Written request: Rewrite all of the data below, swapping "common name" for "vernacular name" and leaving every other line unchanged.

-=-=-

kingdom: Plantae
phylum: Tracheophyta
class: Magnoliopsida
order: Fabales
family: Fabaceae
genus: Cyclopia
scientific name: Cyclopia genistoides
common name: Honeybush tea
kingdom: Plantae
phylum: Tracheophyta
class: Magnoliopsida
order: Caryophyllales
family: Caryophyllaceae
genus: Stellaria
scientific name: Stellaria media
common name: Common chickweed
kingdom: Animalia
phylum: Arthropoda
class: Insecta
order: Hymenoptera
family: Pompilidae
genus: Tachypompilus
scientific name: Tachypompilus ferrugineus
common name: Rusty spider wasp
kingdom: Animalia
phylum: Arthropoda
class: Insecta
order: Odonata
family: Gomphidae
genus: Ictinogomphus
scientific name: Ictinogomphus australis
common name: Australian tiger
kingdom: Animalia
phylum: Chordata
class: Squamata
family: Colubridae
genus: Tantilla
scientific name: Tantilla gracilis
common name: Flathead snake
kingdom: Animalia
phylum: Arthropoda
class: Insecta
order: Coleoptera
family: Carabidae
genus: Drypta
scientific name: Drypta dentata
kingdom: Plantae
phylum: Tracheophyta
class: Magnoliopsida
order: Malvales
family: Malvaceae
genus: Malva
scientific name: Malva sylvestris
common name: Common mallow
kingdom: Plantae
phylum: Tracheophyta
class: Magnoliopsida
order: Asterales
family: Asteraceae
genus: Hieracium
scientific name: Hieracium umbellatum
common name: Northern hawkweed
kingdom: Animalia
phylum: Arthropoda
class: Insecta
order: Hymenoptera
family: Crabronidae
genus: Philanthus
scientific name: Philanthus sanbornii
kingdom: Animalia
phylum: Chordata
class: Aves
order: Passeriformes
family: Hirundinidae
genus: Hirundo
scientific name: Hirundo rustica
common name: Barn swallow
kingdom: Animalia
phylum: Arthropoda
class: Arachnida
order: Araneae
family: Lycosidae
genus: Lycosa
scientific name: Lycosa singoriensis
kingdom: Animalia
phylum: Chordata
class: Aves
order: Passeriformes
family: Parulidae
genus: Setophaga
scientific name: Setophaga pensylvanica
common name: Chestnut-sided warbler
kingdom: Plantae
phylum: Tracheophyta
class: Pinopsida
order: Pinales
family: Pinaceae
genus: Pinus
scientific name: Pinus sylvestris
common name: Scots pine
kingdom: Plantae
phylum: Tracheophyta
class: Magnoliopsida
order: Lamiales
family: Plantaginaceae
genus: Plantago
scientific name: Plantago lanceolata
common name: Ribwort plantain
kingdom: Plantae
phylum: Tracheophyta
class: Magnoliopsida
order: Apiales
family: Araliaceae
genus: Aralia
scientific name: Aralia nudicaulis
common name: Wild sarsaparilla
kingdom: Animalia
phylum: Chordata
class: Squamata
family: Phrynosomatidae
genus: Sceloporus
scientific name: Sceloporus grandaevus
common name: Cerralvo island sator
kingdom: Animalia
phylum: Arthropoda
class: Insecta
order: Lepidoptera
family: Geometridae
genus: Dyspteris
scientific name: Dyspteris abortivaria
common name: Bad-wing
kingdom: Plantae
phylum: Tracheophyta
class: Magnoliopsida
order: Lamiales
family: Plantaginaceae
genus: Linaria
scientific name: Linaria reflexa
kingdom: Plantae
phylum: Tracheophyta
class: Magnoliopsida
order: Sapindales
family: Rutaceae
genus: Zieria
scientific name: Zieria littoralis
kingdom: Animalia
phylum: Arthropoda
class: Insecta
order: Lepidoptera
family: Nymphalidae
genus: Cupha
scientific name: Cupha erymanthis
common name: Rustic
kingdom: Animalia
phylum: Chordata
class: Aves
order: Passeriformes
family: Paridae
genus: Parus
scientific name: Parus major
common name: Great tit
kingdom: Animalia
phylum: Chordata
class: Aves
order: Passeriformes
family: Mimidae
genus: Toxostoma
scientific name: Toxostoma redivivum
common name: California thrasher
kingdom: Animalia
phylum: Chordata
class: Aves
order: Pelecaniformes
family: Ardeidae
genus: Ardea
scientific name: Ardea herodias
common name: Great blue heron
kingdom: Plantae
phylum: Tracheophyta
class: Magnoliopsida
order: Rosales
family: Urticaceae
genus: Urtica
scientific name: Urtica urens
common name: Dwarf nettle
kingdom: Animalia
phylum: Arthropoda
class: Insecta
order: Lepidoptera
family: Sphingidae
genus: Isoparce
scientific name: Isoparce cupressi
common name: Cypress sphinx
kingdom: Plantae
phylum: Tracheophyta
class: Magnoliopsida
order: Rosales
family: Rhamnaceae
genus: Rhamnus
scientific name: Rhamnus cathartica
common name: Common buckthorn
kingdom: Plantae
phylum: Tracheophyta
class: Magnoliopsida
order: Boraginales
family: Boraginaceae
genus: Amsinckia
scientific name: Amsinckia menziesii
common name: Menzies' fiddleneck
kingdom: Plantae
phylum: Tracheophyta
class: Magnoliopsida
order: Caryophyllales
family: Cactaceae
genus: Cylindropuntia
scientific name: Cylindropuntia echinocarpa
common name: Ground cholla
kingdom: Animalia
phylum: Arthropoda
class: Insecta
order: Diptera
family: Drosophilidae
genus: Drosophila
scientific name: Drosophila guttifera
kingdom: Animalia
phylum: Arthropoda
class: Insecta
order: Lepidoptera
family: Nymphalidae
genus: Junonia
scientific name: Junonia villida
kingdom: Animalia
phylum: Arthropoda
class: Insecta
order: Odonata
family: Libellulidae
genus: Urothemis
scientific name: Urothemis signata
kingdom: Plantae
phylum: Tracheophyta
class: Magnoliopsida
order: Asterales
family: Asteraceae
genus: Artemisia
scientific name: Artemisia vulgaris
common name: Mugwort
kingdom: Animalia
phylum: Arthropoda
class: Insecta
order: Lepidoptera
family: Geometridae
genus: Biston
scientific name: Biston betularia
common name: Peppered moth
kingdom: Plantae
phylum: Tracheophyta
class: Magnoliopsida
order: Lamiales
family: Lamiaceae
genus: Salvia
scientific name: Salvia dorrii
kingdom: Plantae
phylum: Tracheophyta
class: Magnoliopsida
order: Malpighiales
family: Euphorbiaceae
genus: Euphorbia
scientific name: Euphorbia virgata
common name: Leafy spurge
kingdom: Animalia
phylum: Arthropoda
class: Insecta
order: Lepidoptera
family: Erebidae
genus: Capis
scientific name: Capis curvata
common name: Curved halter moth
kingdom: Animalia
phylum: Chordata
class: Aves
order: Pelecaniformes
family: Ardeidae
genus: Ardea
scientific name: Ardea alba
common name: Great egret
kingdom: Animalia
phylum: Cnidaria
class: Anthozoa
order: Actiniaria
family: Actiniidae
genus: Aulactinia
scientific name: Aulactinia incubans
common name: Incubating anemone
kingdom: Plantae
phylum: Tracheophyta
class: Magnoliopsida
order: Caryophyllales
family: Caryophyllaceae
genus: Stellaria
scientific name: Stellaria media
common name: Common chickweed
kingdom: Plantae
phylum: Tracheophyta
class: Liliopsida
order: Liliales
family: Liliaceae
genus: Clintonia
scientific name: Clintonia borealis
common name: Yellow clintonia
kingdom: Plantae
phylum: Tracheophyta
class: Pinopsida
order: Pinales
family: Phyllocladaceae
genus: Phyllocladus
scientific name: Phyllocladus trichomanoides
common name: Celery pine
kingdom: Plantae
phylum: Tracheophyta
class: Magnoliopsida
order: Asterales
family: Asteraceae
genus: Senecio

-=-=-

Result of this task:
kingdom: Plantae
phylum: Tracheophyta
class: Magnoliopsida
order: Fabales
family: Fabaceae
genus: Cyclopia
scientific name: Cyclopia genistoides
vernacular name: Honeybush tea
kingdom: Plantae
phylum: Tracheophyta
class: Magnoliopsida
order: Caryophyllales
family: Caryophyllaceae
genus: Stellaria
scientific name: Stellaria media
vernacular name: Common chickweed
kingdom: Animalia
phylum: Arthropoda
class: Insecta
order: Hymenoptera
family: Pompilidae
genus: Tachypompilus
scientific name: Tachypompilus ferrugineus
vernacular name: Rusty spider wasp
kingdom: Animalia
phylum: Arthropoda
class: Insecta
order: Odonata
family: Gomphidae
genus: Ictinogomphus
scientific name: Ictinogomphus australis
vernacular name: Australian tiger
kingdom: Animalia
phylum: Chordata
class: Squamata
family: Colubridae
genus: Tantilla
scientific name: Tantilla gracilis
vernacular name: Flathead snake
kingdom: Animalia
phylum: Arthropoda
class: Insecta
order: Coleoptera
family: Carabidae
genus: Drypta
scientific name: Drypta dentata
kingdom: Plantae
phylum: Tracheophyta
class: Magnoliopsida
order: Malvales
family: Malvaceae
genus: Malva
scientific name: Malva sylvestris
vernacular name: Common mallow
kingdom: Plantae
phylum: Tracheophyta
class: Magnoliopsida
order: Asterales
family: Asteraceae
genus: Hieracium
scientific name: Hieracium umbellatum
vernacular name: Northern hawkweed
kingdom: Animalia
phylum: Arthropoda
class: Insecta
order: Hymenoptera
family: Crabronidae
genus: Philanthus
scientific name: Philanthus sanbornii
kingdom: Animalia
phylum: Chordata
class: Aves
order: Passeriformes
family: Hirundinidae
genus: Hirundo
scientific name: Hirundo rustica
vernacular name: Barn swallow
kingdom: Animalia
phylum: Arthropoda
class: Arachnida
order: Araneae
family: Lycosidae
genus: Lycosa
scientific name: Lycosa singoriensis
kingdom: Animalia
phylum: Chordata
class: Aves
order: Passeriformes
family: Parulidae
genus: Setophaga
scientific name: Setophaga pensylvanica
vernacular name: Chestnut-sided warbler
kingdom: Plantae
phylum: Tracheophyta
class: Pinopsida
order: Pinales
family: Pinaceae
genus: Pinus
scientific name: Pinus sylvestris
vernacular name: Scots pine
kingdom: Plantae
phylum: Tracheophyta
class: Magnoliopsida
order: Lamiales
family: Plantaginaceae
genus: Plantago
scientific name: Plantago lanceolata
vernacular name: Ribwort plantain
kingdom: Plantae
phylum: Tracheophyta
class: Magnoliopsida
order: Apiales
family: Araliaceae
genus: Aralia
scientific name: Aralia nudicaulis
vernacular name: Wild sarsaparilla
kingdom: Animalia
phylum: Chordata
class: Squamata
family: Phrynosomatidae
genus: Sceloporus
scientific name: Sceloporus grandaevus
vernacular name: Cerralvo island sator
kingdom: Animalia
phylum: Arthropoda
class: Insecta
order: Lepidoptera
family: Geometridae
genus: Dyspteris
scientific name: Dyspteris abortivaria
vernacular name: Bad-wing
kingdom: Plantae
phylum: Tracheophyta
class: Magnoliopsida
order: Lamiales
family: Plantaginaceae
genus: Linaria
scientific name: Linaria reflexa
kingdom: Plantae
phylum: Tracheophyta
class: Magnoliopsida
order: Sapindales
family: Rutaceae
genus: Zieria
scientific name: Zieria littoralis
kingdom: Animalia
phylum: Arthropoda
class: Insecta
order: Lepidoptera
family: Nymphalidae
genus: Cupha
scientific name: Cupha erymanthis
vernacular name: Rustic
kingdom: Animalia
phylum: Chordata
class: Aves
order: Passeriformes
family: Paridae
genus: Parus
scientific name: Parus major
vernacular name: Great tit
kingdom: Animalia
phylum: Chordata
class: Aves
order: Passeriformes
family: Mimidae
genus: Toxostoma
scientific name: Toxostoma redivivum
vernacular name: California thrasher
kingdom: Animalia
phylum: Chordata
class: Aves
order: Pelecaniformes
family: Ardeidae
genus: Ardea
scientific name: Ardea herodias
vernacular name: Great blue heron
kingdom: Plantae
phylum: Tracheophyta
class: Magnoliopsida
order: Rosales
family: Urticaceae
genus: Urtica
scientific name: Urtica urens
vernacular name: Dwarf nettle
kingdom: Animalia
phylum: Arthropoda
class: Insecta
order: Lepidoptera
family: Sphingidae
genus: Isoparce
scientific name: Isoparce cupressi
vernacular name: Cypress sphinx
kingdom: Plantae
phylum: Tracheophyta
class: Magnoliopsida
order: Rosales
family: Rhamnaceae
genus: Rhamnus
scientific name: Rhamnus cathartica
vernacular name: Common buckthorn
kingdom: Plantae
phylum: Tracheophyta
class: Magnoliopsida
order: Boraginales
family: Boraginaceae
genus: Amsinckia
scientific name: Amsinckia menziesii
vernacular name: Menzies' fiddleneck
kingdom: Plantae
phylum: Tracheophyta
class: Magnoliopsida
order: Caryophyllales
family: Cactaceae
genus: Cylindropuntia
scientific name: Cylindropuntia echinocarpa
vernacular name: Ground cholla
kingdom: Animalia
phylum: Arthropoda
class: Insecta
order: Diptera
family: Drosophilidae
genus: Drosophila
scientific name: Drosophila guttifera
kingdom: Animalia
phylum: Arthropoda
class: Insecta
order: Lepidoptera
family: Nymphalidae
genus: Junonia
scientific name: Junonia villida
kingdom: Animalia
phylum: Arthropoda
class: Insecta
order: Odonata
family: Libellulidae
genus: Urothemis
scientific name: Urothemis signata
kingdom: Plantae
phylum: Tracheophyta
class: Magnoliopsida
order: Asterales
family: Asteraceae
genus: Artemisia
scientific name: Artemisia vulgaris
vernacular name: Mugwort
kingdom: Animalia
phylum: Arthropoda
class: Insecta
order: Lepidoptera
family: Geometridae
genus: Biston
scientific name: Biston betularia
vernacular name: Peppered moth
kingdom: Plantae
phylum: Tracheophyta
class: Magnoliopsida
order: Lamiales
family: Lamiaceae
genus: Salvia
scientific name: Salvia dorrii
kingdom: Plantae
phylum: Tracheophyta
class: Magnoliopsida
order: Malpighiales
family: Euphorbiaceae
genus: Euphorbia
scientific name: Euphorbia virgata
vernacular name: Leafy spurge
kingdom: Animalia
phylum: Arthropoda
class: Insecta
order: Lepidoptera
family: Erebidae
genus: Capis
scientific name: Capis curvata
vernacular name: Curved halter moth
kingdom: Animalia
phylum: Chordata
class: Aves
order: Pelecaniformes
family: Ardeidae
genus: Ardea
scientific name: Ardea alba
vernacular name: Great egret
kingdom: Animalia
phylum: Cnidaria
class: Anthozoa
order: Actiniaria
family: Actiniidae
genus: Aulactinia
scientific name: Aulactinia incubans
vernacular name: Incubating anemone
kingdom: Plantae
phylum: Tracheophyta
class: Magnoliopsida
order: Caryophyllales
family: Caryophyllaceae
genus: Stellaria
scientific name: Stellaria media
vernacular name: Common chickweed
kingdom: Plantae
phylum: Tracheophyta
class: Liliopsida
order: Liliales
family: Liliaceae
genus: Clintonia
scientific name: Clintonia borealis
vernacular name: Yellow clintonia
kingdom: Plantae
phylum: Tracheophyta
class: Pinopsida
order: Pinales
family: Phyllocladaceae
genus: Phyllocladus
scientific name: Phyllocladus trichomanoides
vernacular name: Celery pine
kingdom: Plantae
phylum: Tracheophyta
class: Magnoliopsida
order: Asterales
family: Asteraceae
genus: Senecio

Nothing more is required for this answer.